Reproduce all of the data below, swapping every "Transcribe" for "Write out" and leaving everything else unchanged.
** START THE INPUT **
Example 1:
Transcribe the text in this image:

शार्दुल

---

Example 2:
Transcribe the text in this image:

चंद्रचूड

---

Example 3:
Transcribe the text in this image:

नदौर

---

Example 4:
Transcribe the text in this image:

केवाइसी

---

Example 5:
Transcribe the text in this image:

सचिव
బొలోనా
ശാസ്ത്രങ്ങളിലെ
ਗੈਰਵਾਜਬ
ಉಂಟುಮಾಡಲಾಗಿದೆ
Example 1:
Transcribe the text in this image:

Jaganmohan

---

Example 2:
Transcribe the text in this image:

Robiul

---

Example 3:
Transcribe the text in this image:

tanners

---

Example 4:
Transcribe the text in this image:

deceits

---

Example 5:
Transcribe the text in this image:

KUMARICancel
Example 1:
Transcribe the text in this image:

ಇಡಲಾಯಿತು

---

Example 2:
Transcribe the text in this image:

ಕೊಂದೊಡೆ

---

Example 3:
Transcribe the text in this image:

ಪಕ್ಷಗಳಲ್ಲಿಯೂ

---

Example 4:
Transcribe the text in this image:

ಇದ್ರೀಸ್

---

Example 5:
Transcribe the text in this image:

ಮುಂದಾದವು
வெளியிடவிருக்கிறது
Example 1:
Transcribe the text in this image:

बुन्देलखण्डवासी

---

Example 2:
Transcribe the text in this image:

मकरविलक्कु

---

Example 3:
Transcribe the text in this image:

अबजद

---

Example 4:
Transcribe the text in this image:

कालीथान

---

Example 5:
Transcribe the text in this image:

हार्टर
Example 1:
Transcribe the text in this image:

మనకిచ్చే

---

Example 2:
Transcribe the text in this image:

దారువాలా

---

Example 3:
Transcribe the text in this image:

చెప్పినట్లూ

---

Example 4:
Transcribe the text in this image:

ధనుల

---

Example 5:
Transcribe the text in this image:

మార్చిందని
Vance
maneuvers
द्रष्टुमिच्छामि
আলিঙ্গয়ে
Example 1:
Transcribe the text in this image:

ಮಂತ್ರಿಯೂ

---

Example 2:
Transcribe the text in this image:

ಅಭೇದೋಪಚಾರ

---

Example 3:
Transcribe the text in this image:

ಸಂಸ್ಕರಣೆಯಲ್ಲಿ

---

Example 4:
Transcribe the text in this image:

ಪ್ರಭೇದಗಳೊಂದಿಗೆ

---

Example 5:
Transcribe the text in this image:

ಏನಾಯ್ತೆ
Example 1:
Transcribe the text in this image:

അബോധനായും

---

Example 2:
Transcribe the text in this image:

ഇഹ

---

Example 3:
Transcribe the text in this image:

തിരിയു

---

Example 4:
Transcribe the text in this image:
** END THE INPUT **
TASK ANSWER:
Example 1:
Write out the text in this image:

शार्दुल

---

Example 2:
Write out the text in this image:

चंद्रचूड

---

Example 3:
Write out the text in this image:

नदौर

---

Example 4:
Write out the text in this image:

केवाइसी

---

Example 5:
Write out the text in this image:

सचिव
బొలోనా
ശാസ്ത്രങ്ങളിലെ
ਗੈਰਵਾਜਬ
ಉಂಟುಮಾಡಲಾಗಿದೆ
Example 1:
Write out the text in this image:

Jaganmohan

---

Example 2:
Write out the text in this image:

Robiul

---

Example 3:
Write out the text in this image:

tanners

---

Example 4:
Write out the text in this image:

deceits

---

Example 5:
Write out the text in this image:

KUMARICancel
Example 1:
Write out the text in this image:

ಇಡಲಾಯಿತು

---

Example 2:
Write out the text in this image:

ಕೊಂದೊಡೆ

---

Example 3:
Write out the text in this image:

ಪಕ್ಷಗಳಲ್ಲಿಯೂ

---

Example 4:
Write out the text in this image:

ಇದ್ರೀಸ್

---

Example 5:
Write out the text in this image:

ಮುಂದಾದವು
வெளியிடவிருக்கிறது
Example 1:
Write out the text in this image:

बुन्देलखण्डवासी

---

Example 2:
Write out the text in this image:

मकरविलक्कु

---

Example 3:
Write out the text in this image:

अबजद

---

Example 4:
Write out the text in this image:

कालीथान

---

Example 5:
Write out the text in this image:

हार्टर
Example 1:
Write out the text in this image:

మనకిచ్చే

---

Example 2:
Write out the text in this image:

దారువాలా

---

Example 3:
Write out the text in this image:

చెప్పినట్లూ

---

Example 4:
Write out the text in this image:

ధనుల

---

Example 5:
Write out the text in this image:

మార్చిందని
Vance
maneuvers
द्रष्टुमिच्छामि
আলিঙ্গয়ে
Example 1:
Write out the text in this image:

ಮಂತ್ರಿಯೂ

---

Example 2:
Write out the text in this image:

ಅಭೇದೋಪಚಾರ

---

Example 3:
Write out the text in this image:

ಸಂಸ್ಕರಣೆಯಲ್ಲಿ

---

Example 4:
Write out the text in this image:

ಪ್ರಭೇದಗಳೊಂದಿಗೆ

---

Example 5:
Write out the text in this image:

ಏನಾಯ್ತೆ
Example 1:
Write out the text in this image:

അബോധനായും

---

Example 2:
Write out the text in this image:

ഇഹ

---

Example 3:
Write out the text in this image:

തിരിയു

---

Example 4:
Write out the text in this image:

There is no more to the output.